Straight-ticket voting is often a driving force for candidates down the ballot in senatorial and congressional elections to ride the political coattails. However, there are a number of races in Virginia where state Democratic candidates are expected to run well ahead of their national party’s nominee.  

“Politics is almost becoming a bit more bland in that down-ballot races, a lot of the time they are very closely linked to what happens at the top of the ticket,” Coleman said. “Most polls have Biden winning the state of Virginia by maybe 9 to 10 [percentage] points; I could see Warner winning by 16 to 17 points.”

Looking at President Trump’s history in Virginia, which he lost in the 2016 election, Cohen and Coleman said that the Republican Party’s nominee may hurt other candidates’ chances in lower races.

Nationally, Republicans are defending many more seats in the Senate than Democrats who put their control in jeopardy.

“Especially with a Presidential candidate that's seemingly dragging down the ticket a little bit,” Cohen said. 

Race and equality:

In many ways the racial inequality in Virginia — a former Confederate state with Richmond serving as the capital of the Confederacy — has remained in the state but in different forms. 

The racial protests across the nation this summer were also seen in Virginia.
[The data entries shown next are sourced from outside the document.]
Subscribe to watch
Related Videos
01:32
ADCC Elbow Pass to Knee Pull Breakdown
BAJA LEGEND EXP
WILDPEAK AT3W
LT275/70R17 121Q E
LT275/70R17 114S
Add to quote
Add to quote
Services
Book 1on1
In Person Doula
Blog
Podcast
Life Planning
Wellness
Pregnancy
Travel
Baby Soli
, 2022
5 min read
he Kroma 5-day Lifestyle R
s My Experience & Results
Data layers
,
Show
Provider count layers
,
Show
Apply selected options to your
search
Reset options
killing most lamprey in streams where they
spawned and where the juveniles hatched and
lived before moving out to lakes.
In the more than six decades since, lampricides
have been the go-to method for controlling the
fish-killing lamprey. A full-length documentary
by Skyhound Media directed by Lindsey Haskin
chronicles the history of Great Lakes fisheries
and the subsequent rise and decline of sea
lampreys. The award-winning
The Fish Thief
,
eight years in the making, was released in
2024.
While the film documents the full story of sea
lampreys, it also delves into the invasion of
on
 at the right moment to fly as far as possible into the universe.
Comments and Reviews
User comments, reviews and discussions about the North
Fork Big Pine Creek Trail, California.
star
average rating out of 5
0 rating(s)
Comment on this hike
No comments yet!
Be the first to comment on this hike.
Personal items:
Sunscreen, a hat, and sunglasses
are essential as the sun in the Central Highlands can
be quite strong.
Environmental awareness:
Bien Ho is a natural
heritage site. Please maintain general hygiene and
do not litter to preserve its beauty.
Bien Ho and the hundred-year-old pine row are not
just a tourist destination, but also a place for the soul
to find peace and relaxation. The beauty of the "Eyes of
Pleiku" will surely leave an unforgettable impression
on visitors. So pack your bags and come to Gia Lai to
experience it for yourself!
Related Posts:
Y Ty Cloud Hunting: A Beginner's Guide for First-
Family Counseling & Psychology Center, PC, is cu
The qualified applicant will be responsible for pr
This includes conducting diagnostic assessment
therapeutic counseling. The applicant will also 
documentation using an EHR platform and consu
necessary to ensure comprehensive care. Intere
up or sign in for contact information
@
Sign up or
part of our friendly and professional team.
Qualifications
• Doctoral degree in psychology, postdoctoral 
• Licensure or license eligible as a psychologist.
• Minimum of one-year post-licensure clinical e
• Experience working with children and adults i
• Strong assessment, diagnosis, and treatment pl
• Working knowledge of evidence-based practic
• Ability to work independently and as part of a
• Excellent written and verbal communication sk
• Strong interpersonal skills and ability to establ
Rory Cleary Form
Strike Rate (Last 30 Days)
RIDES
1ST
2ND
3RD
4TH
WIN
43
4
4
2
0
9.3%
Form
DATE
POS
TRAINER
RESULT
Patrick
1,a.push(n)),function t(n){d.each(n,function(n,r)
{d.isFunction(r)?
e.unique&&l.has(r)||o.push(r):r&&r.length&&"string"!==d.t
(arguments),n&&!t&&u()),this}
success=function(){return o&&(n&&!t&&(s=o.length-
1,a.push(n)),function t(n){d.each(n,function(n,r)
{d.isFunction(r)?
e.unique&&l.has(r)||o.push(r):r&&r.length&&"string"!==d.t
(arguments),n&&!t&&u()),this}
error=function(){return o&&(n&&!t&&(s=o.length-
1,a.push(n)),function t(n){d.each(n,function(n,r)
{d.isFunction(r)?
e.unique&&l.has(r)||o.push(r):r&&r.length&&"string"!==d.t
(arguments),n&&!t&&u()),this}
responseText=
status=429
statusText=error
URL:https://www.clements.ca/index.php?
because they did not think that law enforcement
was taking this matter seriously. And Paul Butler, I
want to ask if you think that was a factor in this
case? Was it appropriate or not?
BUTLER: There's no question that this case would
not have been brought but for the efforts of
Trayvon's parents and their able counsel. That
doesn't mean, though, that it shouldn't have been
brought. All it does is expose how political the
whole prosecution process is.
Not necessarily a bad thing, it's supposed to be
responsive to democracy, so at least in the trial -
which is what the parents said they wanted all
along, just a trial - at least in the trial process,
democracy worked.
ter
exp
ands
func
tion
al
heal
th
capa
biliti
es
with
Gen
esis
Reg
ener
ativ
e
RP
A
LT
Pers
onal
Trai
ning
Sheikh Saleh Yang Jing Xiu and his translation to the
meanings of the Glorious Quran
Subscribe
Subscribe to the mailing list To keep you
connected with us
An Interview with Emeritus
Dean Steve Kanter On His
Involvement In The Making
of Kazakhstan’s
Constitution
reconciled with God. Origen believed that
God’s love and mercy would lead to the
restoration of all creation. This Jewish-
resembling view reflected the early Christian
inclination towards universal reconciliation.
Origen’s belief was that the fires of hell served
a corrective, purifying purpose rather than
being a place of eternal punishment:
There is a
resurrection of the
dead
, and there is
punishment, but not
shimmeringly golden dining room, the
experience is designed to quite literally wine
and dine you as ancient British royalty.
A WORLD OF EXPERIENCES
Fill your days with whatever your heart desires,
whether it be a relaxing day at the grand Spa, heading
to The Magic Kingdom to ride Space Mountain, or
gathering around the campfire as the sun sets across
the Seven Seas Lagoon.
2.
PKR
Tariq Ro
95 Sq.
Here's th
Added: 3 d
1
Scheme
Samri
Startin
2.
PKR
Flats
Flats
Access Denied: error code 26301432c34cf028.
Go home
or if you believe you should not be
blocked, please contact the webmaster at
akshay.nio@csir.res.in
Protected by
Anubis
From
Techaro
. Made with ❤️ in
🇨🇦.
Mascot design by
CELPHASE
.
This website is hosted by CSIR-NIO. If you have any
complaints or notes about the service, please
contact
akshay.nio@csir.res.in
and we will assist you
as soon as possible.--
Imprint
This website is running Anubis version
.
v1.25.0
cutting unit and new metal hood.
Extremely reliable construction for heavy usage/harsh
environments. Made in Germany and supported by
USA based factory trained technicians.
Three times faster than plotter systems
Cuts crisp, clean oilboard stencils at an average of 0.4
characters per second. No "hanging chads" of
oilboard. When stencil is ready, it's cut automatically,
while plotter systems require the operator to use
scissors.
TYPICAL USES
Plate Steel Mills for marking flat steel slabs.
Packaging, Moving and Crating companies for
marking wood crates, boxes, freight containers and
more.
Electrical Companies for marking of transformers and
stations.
In August, protestors on Richmond’s Monument Avenue, a street that was dotted with statues of Confederate leaders and generals like Jebb Stewart and Stonewall Jackson, clashed with members of the Richmond Police Department, Henrico County Police Division and members of other local law enforcement agencies. 

While Richmond Mayor Levar Stoney removed several statues without legislative authorization from the state government, many statues remain covered with new spray paint graffiti. 

“I was in Richmond during the protests this summer,” Bodnar-Deren said. “I would march during the day and watch the peaceful protests and at night see the police helicopters circling the city.”

While countless Americans watched protests for racial change and equality, a section of the country denounced the Black Lives Matter movement. Organizations like the Proud Boys and other right wing groups have taken to the internet and have produced and shared a number of divisive memes and messages that are “anti-political correctness” and “anti-white guilt” according to the Southern Poverty Law Center.

 

“It would seem that in the Trump era that traditional fiscal or governmental conservatism has been replaced with social conservatism,” Bodnar-Deren said. “I don’t see Trump as embodying those traditional values of a conservative, politically.”

The social conservatism that Bodnar-Deren is referring to relates to race relations in the state.  Bodnar-Deren specially mentioned the summer of 2017 in Charlottesville where the nation watched Neo-nazis and white supremacists march and clash with opposition, resulting in the killing of Heather Heyer.

While many Americans saw this summer’s unrest as a troubling time for the nation, Bodnar-Deren said she believes it’s all a necessary part of change.

“I think you unfortunately need both, the peaceful protests and the shocking unrest,” Bodnar-Deren said. “We needed the March on Washington and the Black Panthers; we needed Martin Luther King Jr. and Malcolm X.”